Short problem - Please rewrite the listing below as a numbered list, leaving out any blank lines.

Listed entries -

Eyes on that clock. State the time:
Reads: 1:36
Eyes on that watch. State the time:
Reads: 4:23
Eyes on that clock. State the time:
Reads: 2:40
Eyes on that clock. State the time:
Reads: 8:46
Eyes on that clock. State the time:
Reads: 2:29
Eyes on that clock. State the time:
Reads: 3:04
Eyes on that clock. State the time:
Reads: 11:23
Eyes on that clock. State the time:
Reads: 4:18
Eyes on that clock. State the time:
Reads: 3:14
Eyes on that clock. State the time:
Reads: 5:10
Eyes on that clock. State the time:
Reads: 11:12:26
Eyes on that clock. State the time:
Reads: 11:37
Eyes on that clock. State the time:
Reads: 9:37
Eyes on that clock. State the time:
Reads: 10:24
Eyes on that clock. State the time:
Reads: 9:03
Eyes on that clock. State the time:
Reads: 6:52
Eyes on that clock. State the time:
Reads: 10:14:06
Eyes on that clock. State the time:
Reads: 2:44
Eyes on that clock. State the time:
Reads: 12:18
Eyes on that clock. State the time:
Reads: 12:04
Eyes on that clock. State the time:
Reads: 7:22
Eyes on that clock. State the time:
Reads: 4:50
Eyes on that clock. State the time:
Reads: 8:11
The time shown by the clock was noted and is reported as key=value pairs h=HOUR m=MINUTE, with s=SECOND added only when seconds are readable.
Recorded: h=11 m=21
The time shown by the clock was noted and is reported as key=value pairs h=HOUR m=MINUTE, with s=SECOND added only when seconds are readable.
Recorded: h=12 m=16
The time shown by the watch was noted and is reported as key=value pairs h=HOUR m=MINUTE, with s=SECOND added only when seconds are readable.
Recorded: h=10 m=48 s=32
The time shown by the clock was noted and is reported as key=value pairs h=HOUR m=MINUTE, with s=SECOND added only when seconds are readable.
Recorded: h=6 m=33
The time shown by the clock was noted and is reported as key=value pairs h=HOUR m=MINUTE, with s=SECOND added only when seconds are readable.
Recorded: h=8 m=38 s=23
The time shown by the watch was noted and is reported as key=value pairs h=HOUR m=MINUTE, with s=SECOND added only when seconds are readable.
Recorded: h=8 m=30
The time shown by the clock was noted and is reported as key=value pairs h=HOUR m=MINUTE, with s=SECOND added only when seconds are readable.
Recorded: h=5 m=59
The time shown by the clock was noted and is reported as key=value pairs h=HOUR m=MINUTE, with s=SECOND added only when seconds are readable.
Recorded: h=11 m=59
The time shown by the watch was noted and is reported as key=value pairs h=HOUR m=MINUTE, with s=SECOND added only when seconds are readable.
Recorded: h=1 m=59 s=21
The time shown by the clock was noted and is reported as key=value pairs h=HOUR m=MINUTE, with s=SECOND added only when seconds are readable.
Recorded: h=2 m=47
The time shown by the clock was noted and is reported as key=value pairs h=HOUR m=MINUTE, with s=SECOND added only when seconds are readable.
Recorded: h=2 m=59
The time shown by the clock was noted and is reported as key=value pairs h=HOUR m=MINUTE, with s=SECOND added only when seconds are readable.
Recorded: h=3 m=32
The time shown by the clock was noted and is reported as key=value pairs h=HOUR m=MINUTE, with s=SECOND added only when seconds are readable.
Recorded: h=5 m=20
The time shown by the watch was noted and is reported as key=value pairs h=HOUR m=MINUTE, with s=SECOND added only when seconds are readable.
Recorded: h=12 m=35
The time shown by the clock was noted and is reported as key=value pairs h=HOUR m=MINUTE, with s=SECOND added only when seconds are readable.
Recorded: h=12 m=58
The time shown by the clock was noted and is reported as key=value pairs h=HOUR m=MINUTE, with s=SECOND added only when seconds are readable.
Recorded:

Solution for this exercise -
1. Eyes on that clock. State the time:
2. Reads: 1:36
3. Eyes on that watch. State the time:
4. Reads: 4:23
5. Eyes on that clock. State the time:
6. Reads: 2:40
7. Eyes on that clock. State the time:
8. Reads: 8:46
9. Eyes on that clock. State the time:
10. Reads: 2:29
11. Eyes on that clock. State the time:
12. Reads: 3:04
13. Eyes on that clock. State the time:
14. Reads: 11:23
15. Eyes on that clock. State the time:
16. Reads: 4:18
17. Eyes on that clock. State the time:
18. Reads: 3:14
19. Eyes on that clock. State the time:
20. Reads: 5:10
21. Eyes on that clock. State the time:
22. Reads: 11:12:26
23. Eyes on that clock. State the time:
24. Reads: 11:37
25. Eyes on that clock. State the time:
26. Reads: 9:37
27. Eyes on that clock. State the time:
28. Reads: 10:24
29. Eyes on that clock. State the time:
30. Reads: 9:03
31. Eyes on that clock. State the time:
32. Reads: 6:52
33. Eyes on that clock. State the time:
34. Reads: 10:14:06
35. Eyes on that clock. State the time:
36. Reads: 2:44
37. Eyes on that clock. State the time:
38. Reads: 12:18
39. Eyes on that clock. State the time:
40. Reads: 12:04
41. Eyes on that clock. State the time:
42. Reads: 7:22
43. Eyes on that clock. State the time:
44. Reads: 4:50
45. Eyes on that clock. State the time:
46. Reads: 8:11
47. The time shown by the clock was noted and is reported as key=value pairs h=HOUR m=MINUTE, with s=SECOND added only when seconds are readable.
48. Recorded: h=11 m=21
49. The time shown by the clock was noted and is reported as key=value pairs h=HOUR m=MINUTE, with s=SECOND added only when seconds are readable.
50. Recorded: h=12 m=16
51. The time shown by the watch was noted and is reported as key=value pairs h=HOUR m=MINUTE, with s=SECOND added only when seconds are readable.
52. Recorded: h=10 m=48 s=32
53. The time shown by the clock was noted and is reported as key=value pairs h=HOUR m=MINUTE, with s=SECOND added only when seconds are readable.
54. Recorded: h=6 m=33
55. The time shown by the clock was noted and is reported as key=value pairs h=HOUR m=MINUTE, with s=SECOND added only when seconds are readable.
56. Recorded: h=8 m=38 s=23
57. The time shown by the watch was noted and is reported as key=value pairs h=HOUR m=MINUTE, with s=SECOND added only when seconds are readable.
58. Recorded: h=8 m=30
59. The time shown by the clock was noted and is reported as key=value pairs h=HOUR m=MINUTE, with s=SECOND added only when seconds are readable.
60. Recorded: h=5 m=59
61. The time shown by the clock was noted and is reported as key=value pairs h=HOUR m=MINUTE, with s=SECOND added only when seconds are readable.
62. Recorded: h=11 m=59
63. The time shown by the watch was noted and is reported as key=value pairs h=HOUR m=MINUTE, with s=SECOND added only when seconds are readable.
64. Recorded: h=1 m=59 s=21
65. The time shown by the clock was noted and is reported as key=value pairs h=HOUR m=MINUTE, with s=SECOND added only when seconds are readable.
66. Recorded: h=2 m=47
67. The time shown by the clock was noted and is reported as key=value pairs h=HOUR m=MINUTE, with s=SECOND added only when seconds are readable.
68. Recorded: h=2 m=59
69. The time shown by the clock was noted and is reported as key=value pairs h=HOUR m=MINUTE, with s=SECOND added only when seconds are readable.
70. Recorded: h=3 m=32
71. The time shown by the clock was noted and is reported as key=value pairs h=HOUR m=MINUTE, with s=SECOND added only when seconds are readable.
72. Recorded: h=5 m=20
73. The time shown by the watch was noted and is reported as key=value pairs h=HOUR m=MINUTE, with s=SECOND added only when seconds are readable.
74. Recorded: h=12 m=35
75. The time shown by the clock was noted and is reported as key=value pairs h=HOUR m=MINUTE, with s=SECOND added only when seconds are readable.
76. Recorded: h=12 m=58
77. The time shown by the clock was noted and is reported as key=value pairs h=HOUR m=MINUTE, with s=SECOND added only when seconds are readable.
78. Recorded:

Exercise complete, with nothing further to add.